Trotz Tullys breiten Schultern und langen Beinen musste er sich ganz schön anstrengen, um durch die Menschenmenge zur Bar zu gelangen. Er musste um zahlreiche Umhängetaschen und teure Rucksäcke herummanövrieren, was seine Mission nicht einfacher machte. Aber ein bisschen konnte er die Leute verstehen. Der Freitagabend war die einzige Möglichkeit, noch einmal ausgelassen zu feiern, bevor sie sich das ganze Wochenende über, so wie er selbst auch, an ihre Laptops ketteten, bis sie am Montag wieder im Büro erscheinen würden. Trotzdem wünschte er, sie würden den Gang zur Bar nicht in einen Hindernisparcours verwandeln.

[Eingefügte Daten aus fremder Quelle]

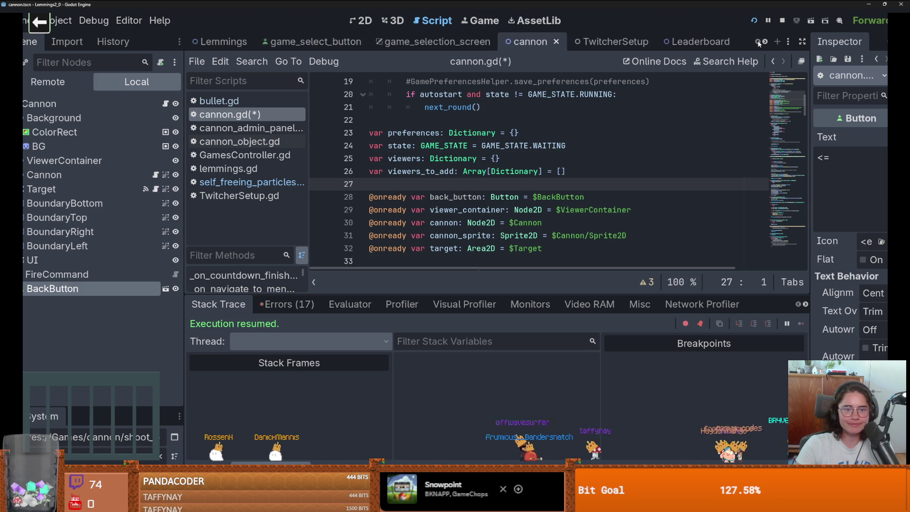
left_click(220, 42)
scroll(477, 214, "down", 5)
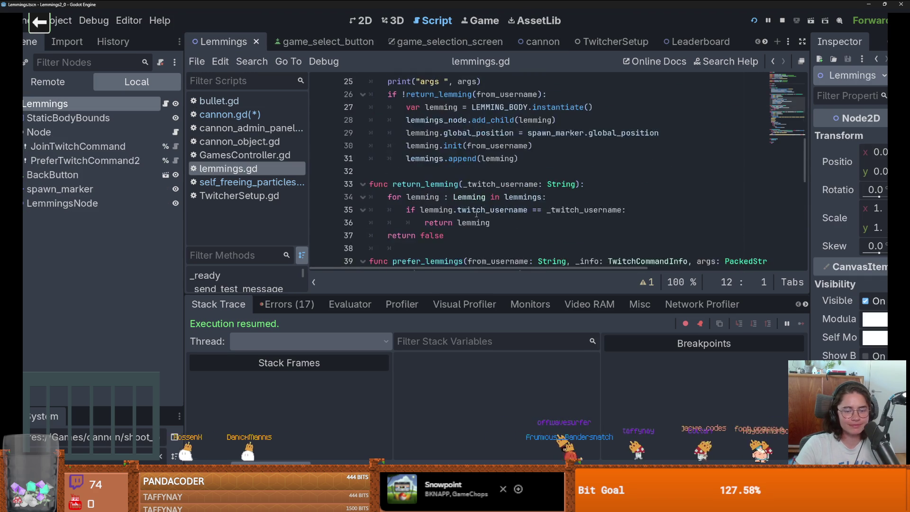
scroll(476, 214, "down", 10)
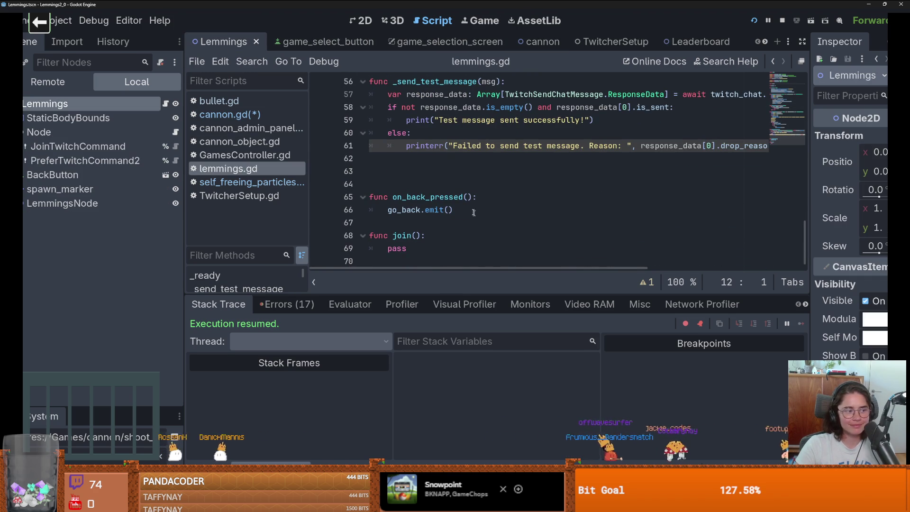
left_click(440, 185)
key("BackSpace")
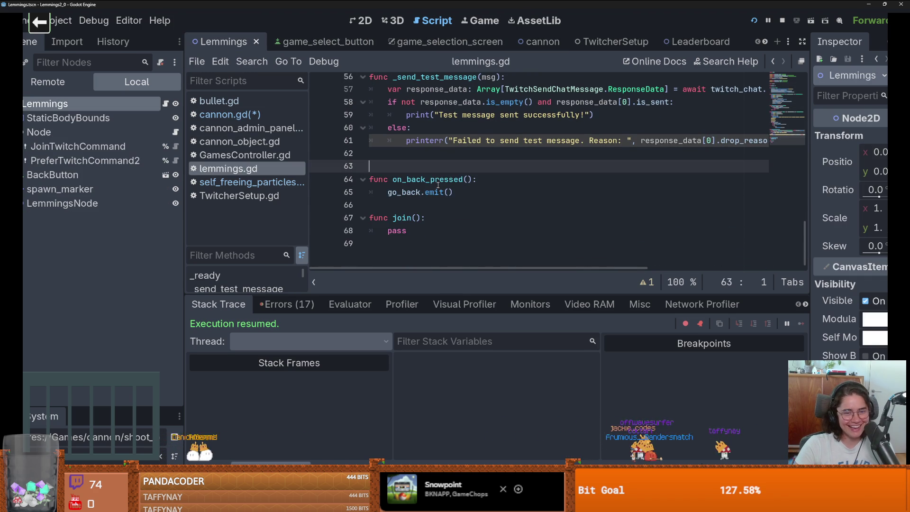
key("Down")
key("Down")
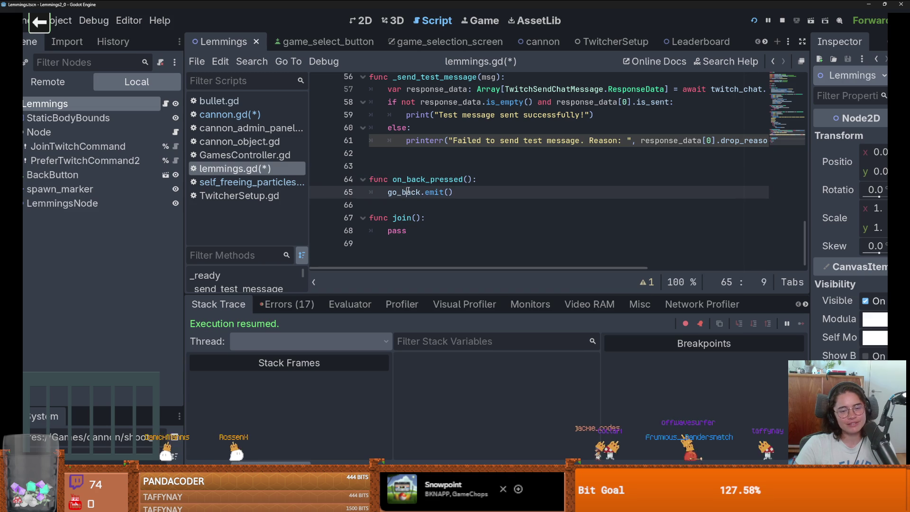
key("shift+Down")
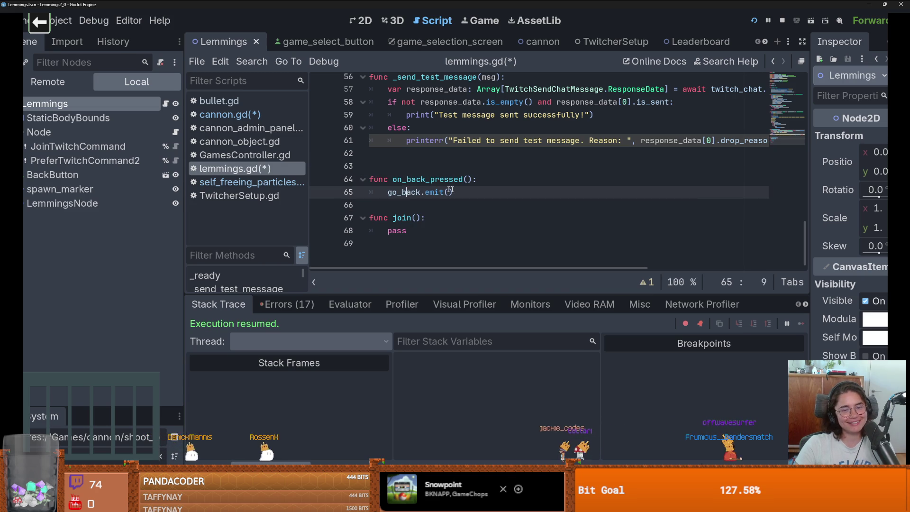
left_click_drag(454, 192, 348, 174)
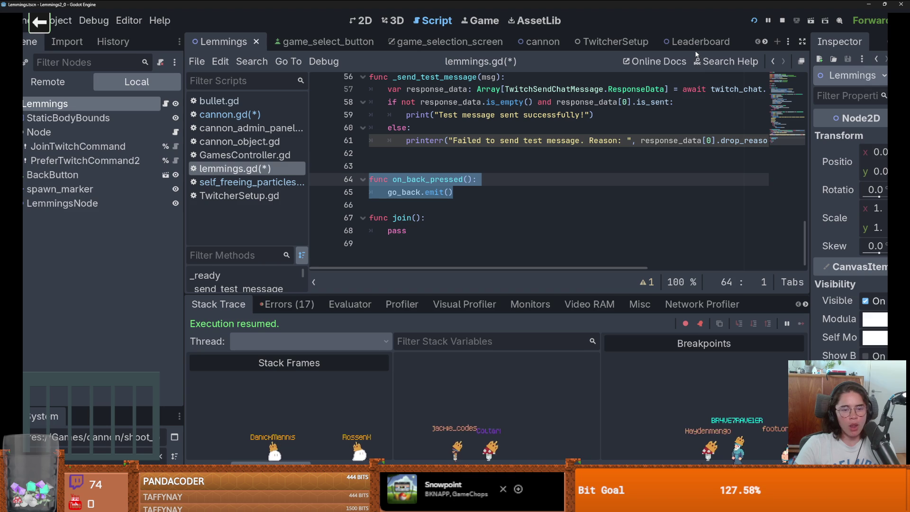
Paste the on_back_pressed function into cannon.gd just above next_round()
left_click(541, 42)
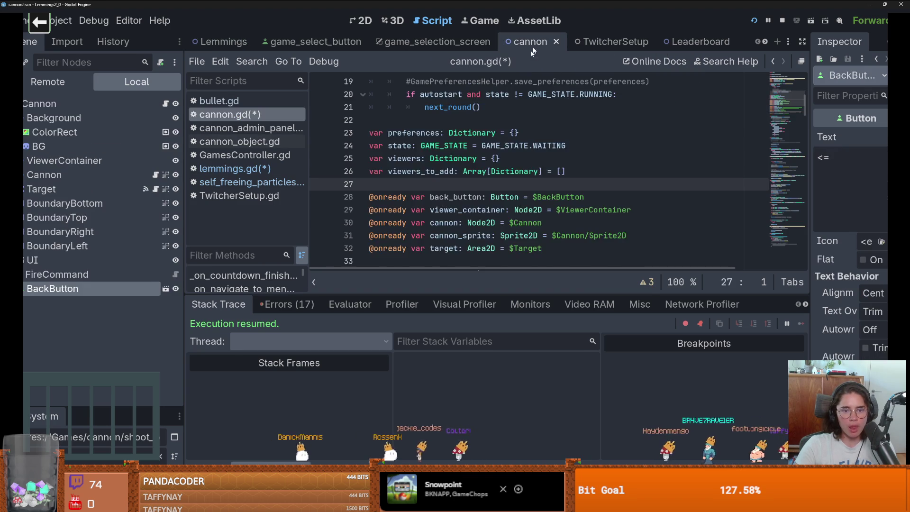
scroll(428, 186, "down", 10)
scroll(428, 187, "down", 3)
scroll(428, 186, "up", 2)
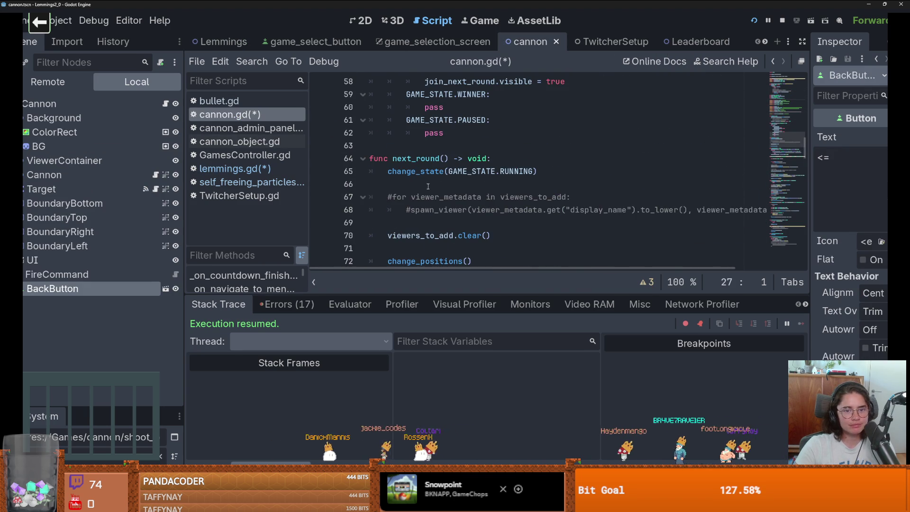
left_click(408, 142)
key("Return")
key("Return")
type("func on_back_pressed(): \tgo_back.emit()")
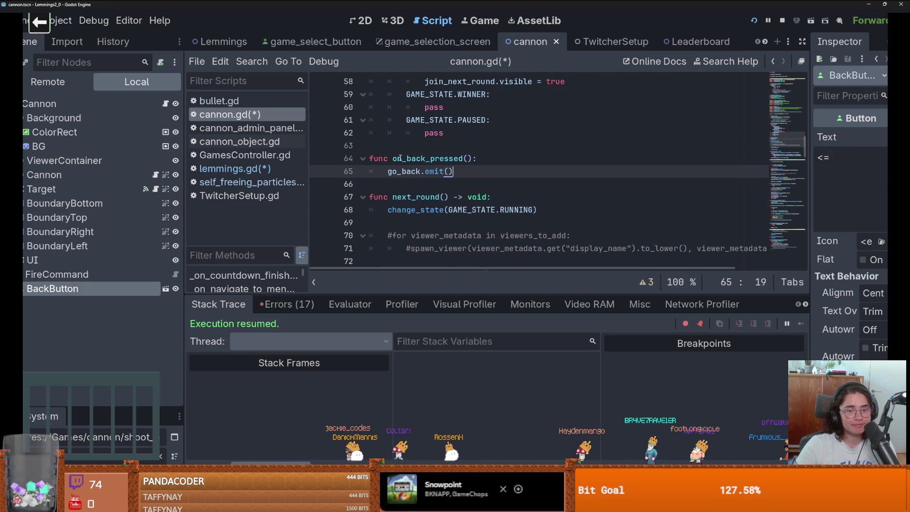
In _ready(), add a new line above the autostart line beginning back_button.pressed
double_click(439, 160)
scroll(534, 177, "up", 12)
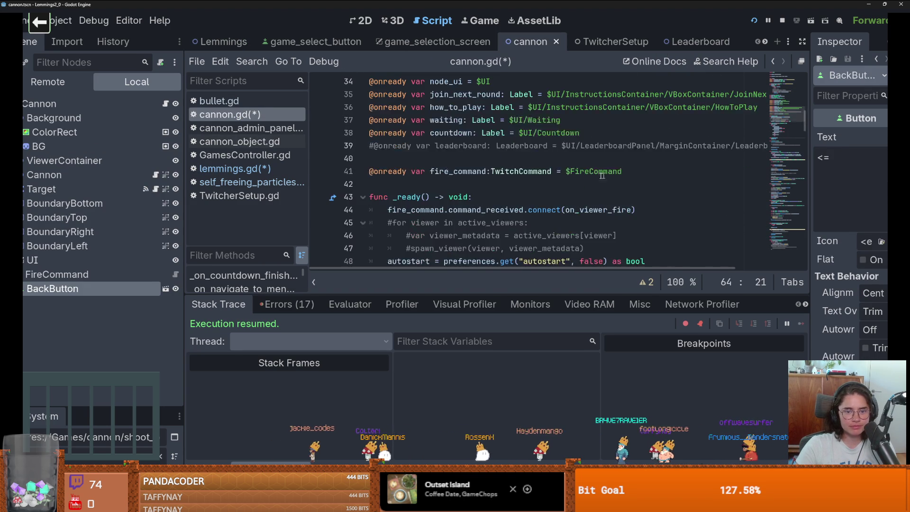
scroll(534, 177, "up", 7)
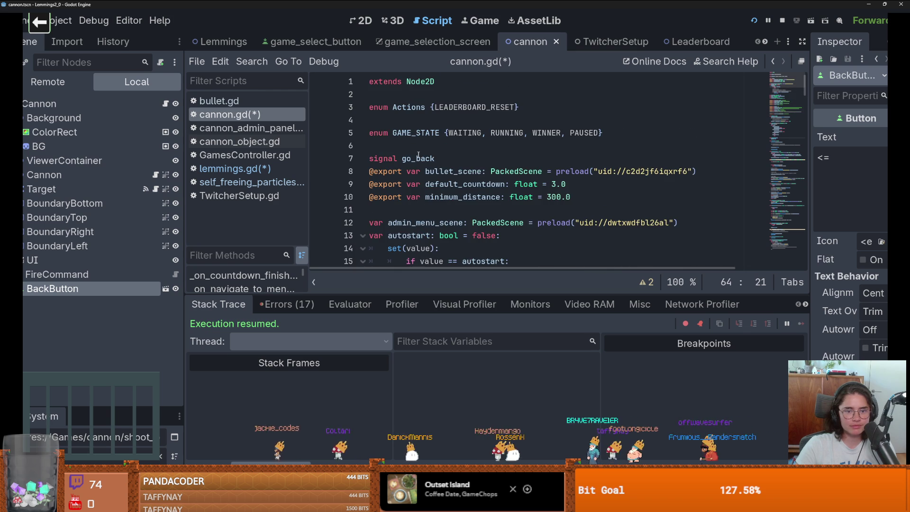
scroll(419, 155, "down", 7)
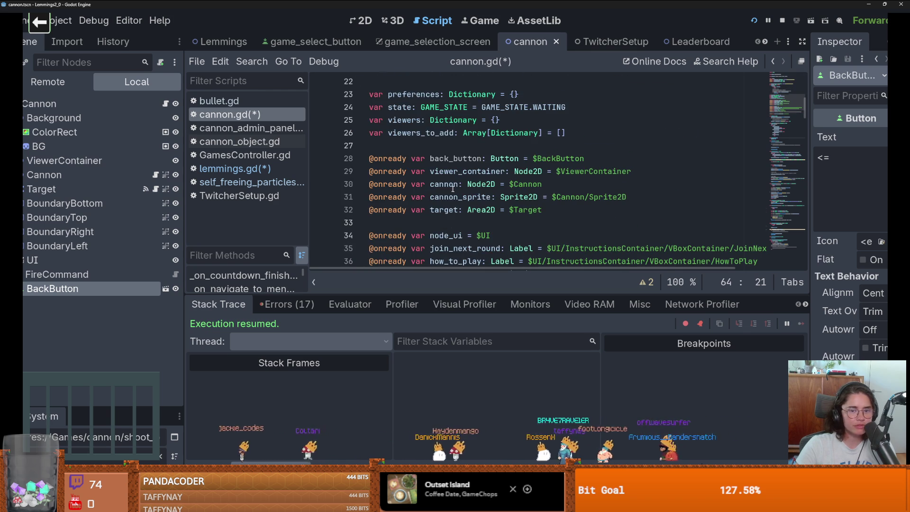
scroll(453, 188, "down", 2)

Als er endlich die Holztheke erreicht hatte, wedelte er kräftig mit den Armen, um die Aufmerksamkeit des Barkeepers auf sich zu ziehen. Der mächtige Bart des Barkeepers würde ZZ Top vor Neid erblassen lassen und seine hochgerollten Ärmel stellten zahlreiche Tattoos zur Schau. »Einen doppelten Whisky, bitte. Den besten, den Sie haben.«

Während Tully auf seinen Whisky wartete, wanderten seine Gedanken zurück zu Carrie und dem Gefallen, um den sie ihn gebeten hatte. Es konnte nichts mit Geld zu tun haben. Auch wenn er selbst finanziell gut aufgestellt war, hatte Carrie doch wesentlich mehr als er. Ihr Gehalt war nicht nur höher als sein eigenes, sondern ihre Ehefrau Leah kam zudem aus einem reichen Elternhaus und arbeitete als Kardiologin. Sie hatten ein schickes Haus im besten Viertel der Stadt, ein Wochenendhäuschen an der Küste, und jede fuhr einen Benz. Sie hatten wirklich keine finanziellen Probleme.

Aber wenn es nicht um Geld ging, worum dann?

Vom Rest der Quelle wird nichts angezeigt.